プログラミングは全くわからないという方でも使いこなせますよ。
- おすすめのAI画像生成ツールはありますか?
-
Stable DiffusionやOpenPose以外にも、以下のようなAI画像生成ツールがあります。
- Playground AI
- Craiyon
- DALL·E 3(チャットGPT)
- CANVA
どれもテキストからAI画像を生成するツールです。Stable DiffusionはPCのローカル環境のセッティングにやや時間が必要なため、まずはAI画像生成を試してみたい方は上記のツールを利用してみると良いでしょう。
以下の記事でAI画像生成ツールを紹介しているので、参考にしてください。
【無料】AIイラストメーカーおすすめ8選|PC・ブラウザ版なども併せて解説 | meta land 話題のAIイラストメーカー8選をご紹介。
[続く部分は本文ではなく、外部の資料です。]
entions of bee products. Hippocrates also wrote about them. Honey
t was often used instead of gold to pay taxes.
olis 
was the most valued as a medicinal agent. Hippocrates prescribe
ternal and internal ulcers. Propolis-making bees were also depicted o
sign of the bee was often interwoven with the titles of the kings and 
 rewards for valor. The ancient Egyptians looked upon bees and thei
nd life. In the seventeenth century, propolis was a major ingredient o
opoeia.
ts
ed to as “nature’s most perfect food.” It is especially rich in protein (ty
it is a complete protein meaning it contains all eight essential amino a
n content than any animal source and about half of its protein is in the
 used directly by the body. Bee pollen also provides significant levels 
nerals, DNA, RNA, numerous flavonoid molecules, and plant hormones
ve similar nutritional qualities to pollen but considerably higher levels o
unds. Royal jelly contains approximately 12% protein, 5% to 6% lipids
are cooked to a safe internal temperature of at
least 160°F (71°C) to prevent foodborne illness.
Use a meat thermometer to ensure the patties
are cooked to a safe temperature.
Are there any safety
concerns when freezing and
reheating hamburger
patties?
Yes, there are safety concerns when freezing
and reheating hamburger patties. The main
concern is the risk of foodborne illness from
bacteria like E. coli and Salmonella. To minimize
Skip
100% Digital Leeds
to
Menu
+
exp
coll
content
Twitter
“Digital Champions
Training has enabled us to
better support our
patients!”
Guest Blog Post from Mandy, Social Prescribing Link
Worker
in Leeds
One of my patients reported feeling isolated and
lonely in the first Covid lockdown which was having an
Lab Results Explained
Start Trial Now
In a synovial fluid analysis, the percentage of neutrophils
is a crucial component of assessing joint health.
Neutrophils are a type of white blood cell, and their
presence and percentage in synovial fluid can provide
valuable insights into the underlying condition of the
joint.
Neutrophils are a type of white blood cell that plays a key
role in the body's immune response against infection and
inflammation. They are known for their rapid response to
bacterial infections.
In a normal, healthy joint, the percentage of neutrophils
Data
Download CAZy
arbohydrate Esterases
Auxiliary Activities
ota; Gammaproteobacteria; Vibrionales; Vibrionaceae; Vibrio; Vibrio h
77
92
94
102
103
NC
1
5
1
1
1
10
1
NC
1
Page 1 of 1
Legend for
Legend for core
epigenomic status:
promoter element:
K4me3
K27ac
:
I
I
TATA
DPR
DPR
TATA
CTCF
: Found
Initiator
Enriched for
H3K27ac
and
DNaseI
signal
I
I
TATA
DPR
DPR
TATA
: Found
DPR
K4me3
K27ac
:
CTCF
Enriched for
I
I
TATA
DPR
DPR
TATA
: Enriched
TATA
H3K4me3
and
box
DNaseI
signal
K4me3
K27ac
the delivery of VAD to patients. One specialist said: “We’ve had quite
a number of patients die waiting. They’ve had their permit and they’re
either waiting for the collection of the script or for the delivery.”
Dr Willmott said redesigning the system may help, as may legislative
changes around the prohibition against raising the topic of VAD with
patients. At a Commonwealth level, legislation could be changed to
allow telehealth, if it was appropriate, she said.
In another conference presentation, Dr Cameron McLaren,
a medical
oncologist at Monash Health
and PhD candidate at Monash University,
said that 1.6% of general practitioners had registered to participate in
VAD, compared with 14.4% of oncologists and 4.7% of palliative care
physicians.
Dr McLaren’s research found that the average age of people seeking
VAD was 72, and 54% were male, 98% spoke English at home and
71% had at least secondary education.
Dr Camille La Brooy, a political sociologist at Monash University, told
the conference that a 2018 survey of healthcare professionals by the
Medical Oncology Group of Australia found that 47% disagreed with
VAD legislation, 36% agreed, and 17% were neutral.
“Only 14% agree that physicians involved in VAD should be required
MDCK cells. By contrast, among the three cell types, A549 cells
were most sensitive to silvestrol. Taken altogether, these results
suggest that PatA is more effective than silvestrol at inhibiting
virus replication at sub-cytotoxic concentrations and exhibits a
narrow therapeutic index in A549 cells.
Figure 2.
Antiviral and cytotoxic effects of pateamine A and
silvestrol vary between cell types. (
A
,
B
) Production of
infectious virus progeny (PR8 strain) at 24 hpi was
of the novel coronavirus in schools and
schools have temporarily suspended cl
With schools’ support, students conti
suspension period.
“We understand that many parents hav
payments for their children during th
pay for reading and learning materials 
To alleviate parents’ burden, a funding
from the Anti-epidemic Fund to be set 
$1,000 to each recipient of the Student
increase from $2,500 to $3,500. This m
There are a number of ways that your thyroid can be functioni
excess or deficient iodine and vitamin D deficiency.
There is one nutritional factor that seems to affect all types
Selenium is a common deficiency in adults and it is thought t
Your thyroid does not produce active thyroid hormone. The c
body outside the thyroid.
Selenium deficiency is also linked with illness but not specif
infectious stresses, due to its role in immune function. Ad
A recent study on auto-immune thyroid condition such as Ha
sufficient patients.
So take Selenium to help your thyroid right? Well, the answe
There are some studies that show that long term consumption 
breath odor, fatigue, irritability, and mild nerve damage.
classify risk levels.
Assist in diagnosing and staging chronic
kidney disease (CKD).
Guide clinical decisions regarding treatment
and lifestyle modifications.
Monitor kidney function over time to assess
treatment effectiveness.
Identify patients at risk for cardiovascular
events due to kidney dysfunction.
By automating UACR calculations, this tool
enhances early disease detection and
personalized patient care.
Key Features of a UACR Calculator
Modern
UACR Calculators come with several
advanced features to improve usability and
それぞれの特長・使い方・イラスト例などがわかります。関連記事にて各AIイラストメーカーの詳しい情報へアクセスできるので、好み…
まとめ
この記事では、OpenPoseの特徴や始め方、使い方について解説しました。
最後に重要な点をおさらいしておきましょう。
- OpenPoseは棒人間を使ってAI画像生成をサポートするツール
- AI画像生成ツールStable Diffusionの拡張機能として利用可能
- 公式ホームページで3Dの棒人間を使って自由にポーズを作成できる
- すでに作られた2Dのポーズ集も存在
- 無料で利用できる。
OpenPoseは、棒人間を使ってAI画像生成時の細かな描写を可能とするStable Diffusionの機能。無料で利用できプログラミング言語も必要ないため、初心者でも簡単に利用できます。
本記事を参考にして、OpenPoseを使ったクオリティの高いAI画像生成に挑戦してみましょう。